畢竟他沒上過一次戰場,甚至都沒親手殺過一個敵人,竟然能直接官升四品,讓那些在邊關征戰的武人着實無法接受。
“這十有八九是有那些武将故意把手下派出來,打您的臉!”
下屬們一緻認爲如此,實則李崇貴自己和這想的也大差不差。
不過衆人又開始覺得不解了,明明今天也沒有哪些武将到場,這李劍山是怎麽冒出來的?
“你們是真蠢還是裝的啊?要壞大人的事情,還非得親自到場?再說今天來的客人裏面……”
話說到這裏,那個主動提起話茬的小厮忽然神色變得僵硬,呆呆的看了一眼李崇貴。
後者的神色也頓時變得極其難看,不過是一個眼神交流下,小厮立刻起身,說家中有些事情,要盡快趕回去。
衆人還等着後文,可偏偏他就這麽走了讓大家着實是心癢。
“都走吧!今天晚上大家辛苦了,這個事情之後誰也不能讨論,到此爲止!”李崇貴冷冷的吩咐一聲,随後當場起身離開。

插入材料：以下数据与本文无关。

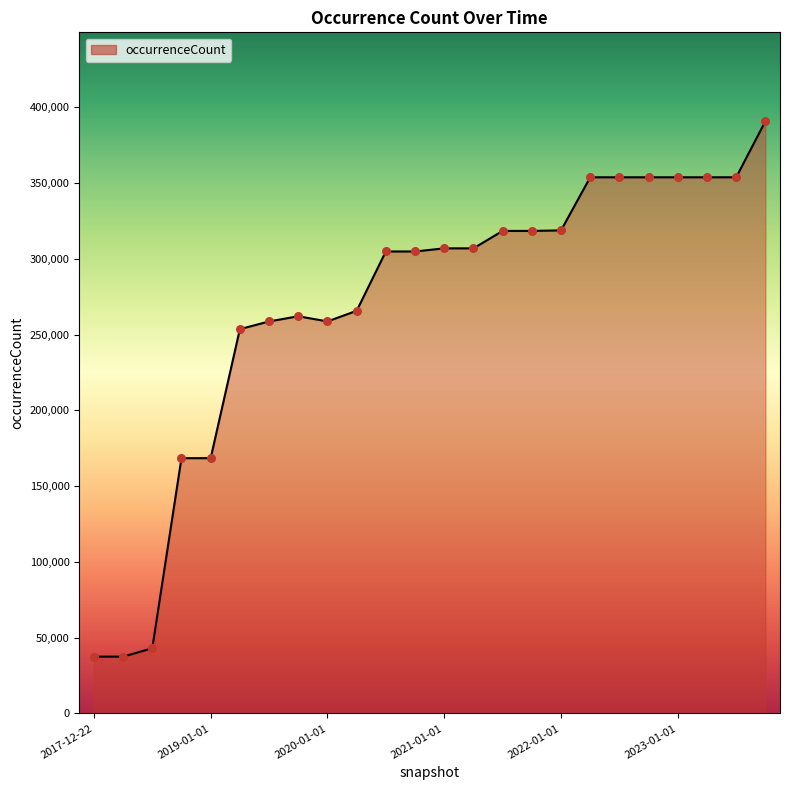

What is the difference between the maximum and minimum values?

353274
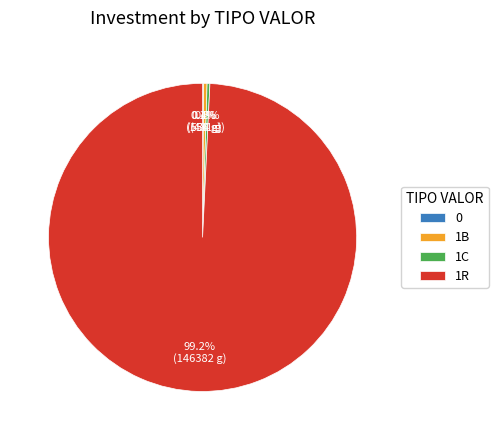

Is 1R the majority of the pie?

Yes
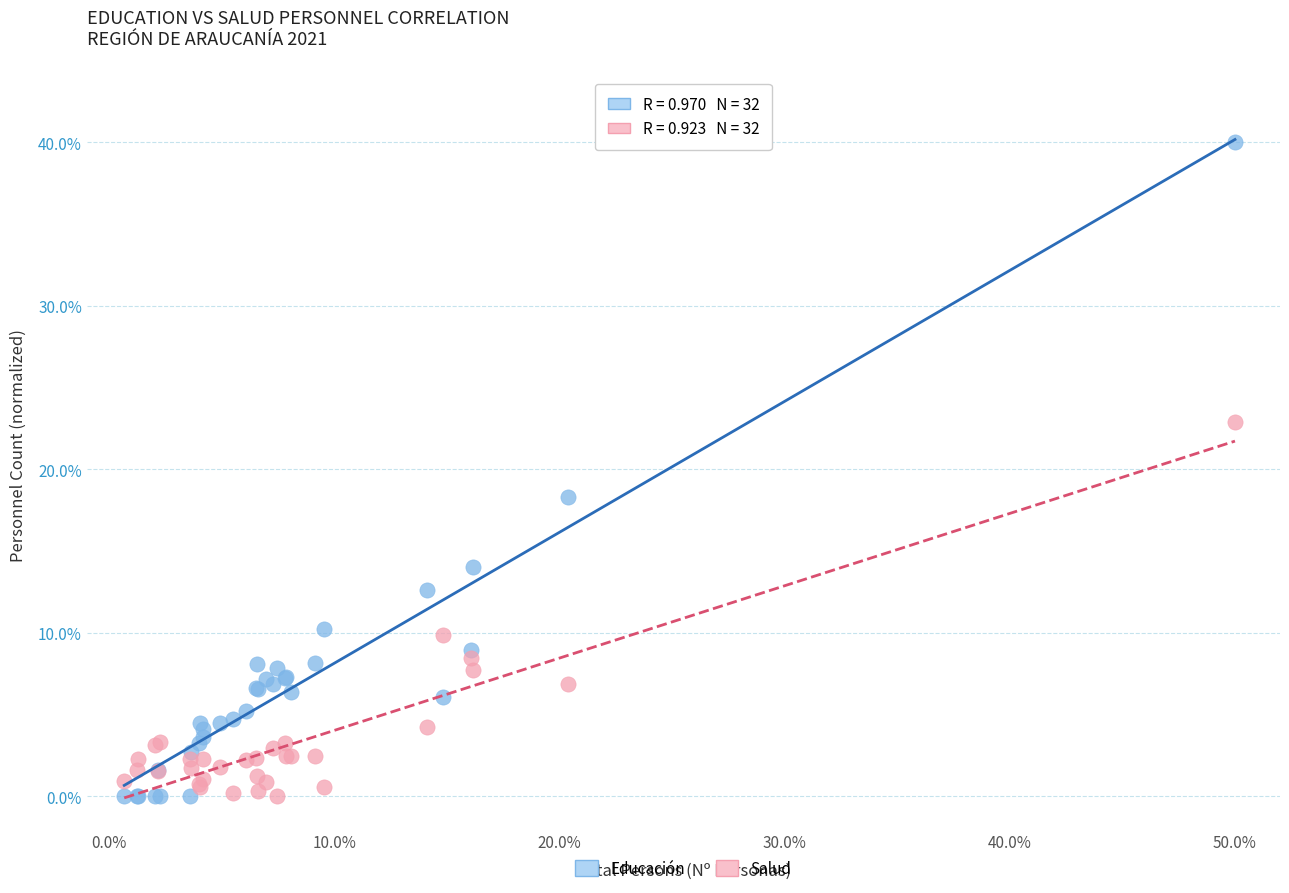

Across all series, what Y value is closest to 20?

18.3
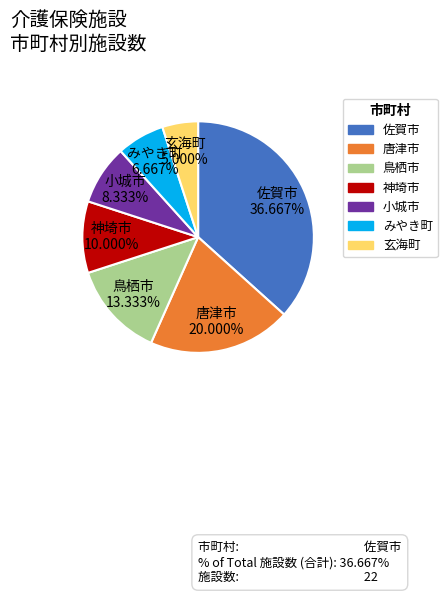

What percentage is NOT represented by 玄海町?

95.0%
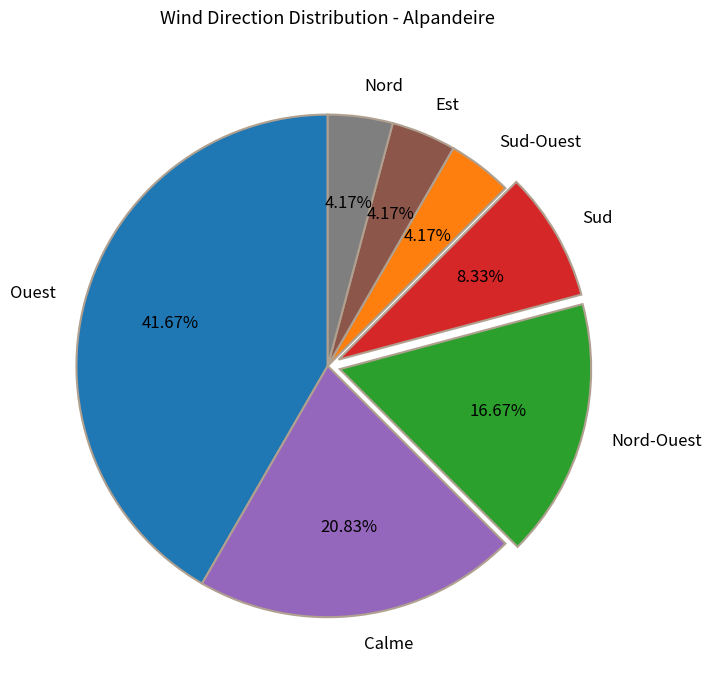

Which has a higher value, Nord or Sud?

Sud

本來衆人還覺得李崇貴這個态度莫名其妙,怎麽突然就不允許他們說了?
可仔細一想,每個人都頓時後背發涼!
今天還恰好有一名武官到場了,而且此人還親自開口,給李劍山放行,讓他和謝王衛打一場。
嚴格來說,他并不是專職武将,隻是恰好身兼武将一職。
……
“隻要四十貫錢?”
慶修看着換回來的典身契,十分驚訝。
昨天晚上老劉親自跑了一趟玉門幫,他本以爲至少得花上二百多貫錢。
可結果隻是花了四十,而且他看這契約上所寫的,明明就是二百六十多貫。
“那人應當是害怕開罪慶國公,所以哪怕虧了本也不敢多要,當時此人甚至還表示白送都可以。”
老劉在一旁回應道,“隻是我擔心這人之後會借這一層關系強行和您攀上關系,最後還是給了錢。”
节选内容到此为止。